Landfrauen informieren sich an der LfL über aktuelle Forschungsthemen

Die Bayerischen Landfrauen haben die Landesanstalt für Landwirtschaft (LfL) in Freising besucht und sich über die Zukunft der Landwirtschaft und Lösungen bei den drängenden Problemen informiert.

Umweltschutz, Klimawandel und die Versorgung mit regionalen Lebensmitteln sind aktuelle Aufgaben und Herausforderungen für den Berufsstand. Über die aktuelle Forschung hat sich der Landesvorstand der Landfrauen an der Bayerischen Landesanstalt für Landwirtschaft (LfL) in Freising informiert.

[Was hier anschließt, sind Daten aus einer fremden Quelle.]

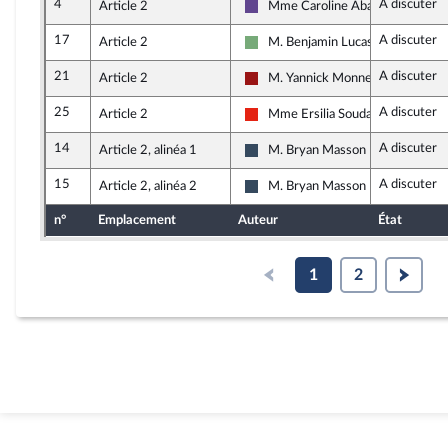
4
A discuter
Article 2
Mme Caroline Abadie
Renaissance
17
A discuter
Article 2
M. Benjamin Lucas-Lundy
Écologiste - NUPES
21
A discuter
Article 2
M. Yannick Monnet
Gauche démocrate et républicai
25
A discuter
Article 2
Mme Ersilia Soudais
La France insoumise - Nouvelle Un
14
A discuter
Article 2, alinéa 1
M. Bryan Masson
Rassemblement National
15
A discuter
Article 2, alinéa 2
M. Bryan Masson
Rassemblement National
n°
Emplacement
Auteur
État
1
2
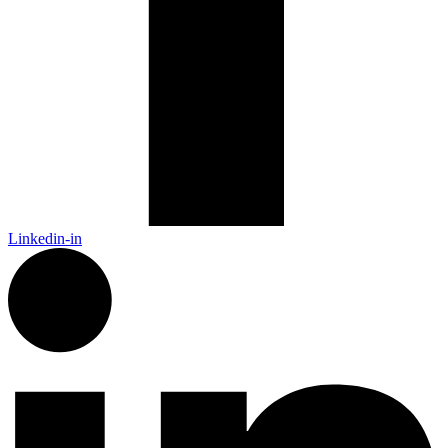
Linkedin-in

„Die Landfrauen haben sich intensiv mit der Zukunft unserer Ernährung sowie der wichtigen Rolle der Landwirtschaft bei der Bewältigung großer gesamtgesellschaftlicher Herausforderungen wie dem Klimawandel oder der Ernährungssicherung auseinandergesetzt“, sagte Landesbäuerin Anneliese Göller. „Klar für uns ist: Die LfL ist die zentrale Einrichtung in Bayern, die zu den aktuellen Themen praxisorientierte Forschung leistet.“

Ein zentrales Thema beim Besuch der Gruppe um Göller sowie die beiden stellvertretenden Landesbäuerinnen Christine Singer und Christine Reitelshöfer an der LfL: das Potenzial von Eiweißpflanzen in Bayern. „Veränderte Ernährungsgewohnheiten oder der Krieg in der Ukraine machen deutlich, wie wichtig es ist, den Anbau und damit die Versorgung mit hochwertigem pflanzlichem Eiweiß konsequent auszubauen“, sagte LfL-Präsident Stephan Sedlmayer.

„Das Thema hat Priorität in der Arbeit der LfL. Mit Forschungsprojekten im Grünland, zu Grün- und Körnerleguminosen sowie zur Rinderfütterung arbeiten wir unter Hochdruck an Lösungen im Bereich Tierernährung und Pflanzenbau, die unmittelbar in die Praxis übernommen werden können und Fortschritte beim Ausbau der Eiweißversorgung bringen.“

Einkommensalternativen für Landwirte

Ein weiteres Zukunftsthema: die Diversifizierung außerhalb der klassischen Pflanzen- und Tierproduktion. Damit kann das Einkommen landwirtschaftlicher Betriebe gesichert werden. Der LfL-Arbeitsbereich Diversifizierung in Ruhstorf gibt Impulse zur konkreten betrieblichen Weiterbildung und hilft bei der Bewertung und Umsetzung der unterschiedlichen unternehmerischen Optionen.

„Das neue Gründer-Zentrum in Ruhstorf bietet außerdem die nötige Begleitung bei all den wichtigen Entscheidungen und eine einzigartige Plattform, um innovative Betriebsleiterinnen und Betriebsleiter zu vernetzen“, sagte Sedlmayer.

„Der Bodenschutz ist von zentraler Bedeutung, um die Grundlage für das Wirtschaften auf den landwirtschaftlichen Betrieben in Bayern, die Biodiversität sowie für die Versorgung mit Lebensmitteln zu erhalten“, sagte Sedlmayer. „Da damit zu rechnen ist, dass die Häufigkeit von Starkregenereignissen in Zukunft zunehmen wird, helfen wir der Landwirtschaft deshalb, damit mit angepasster Bewirtschaftung auf das erhöhte Erosionsrisiko reagiert werden kann“, so Sedlmayer.

Auch das Backlabor und die Versuchsbäckerei auf dem LfL-Gelände hat die Gruppe besichtigt. Durch diese Einrichtung wird die Qualität von Getreide für die Bäckerinnen und Bäcker sowie die Verbraucherinnen und Verbraucher in Bayern abgesichert.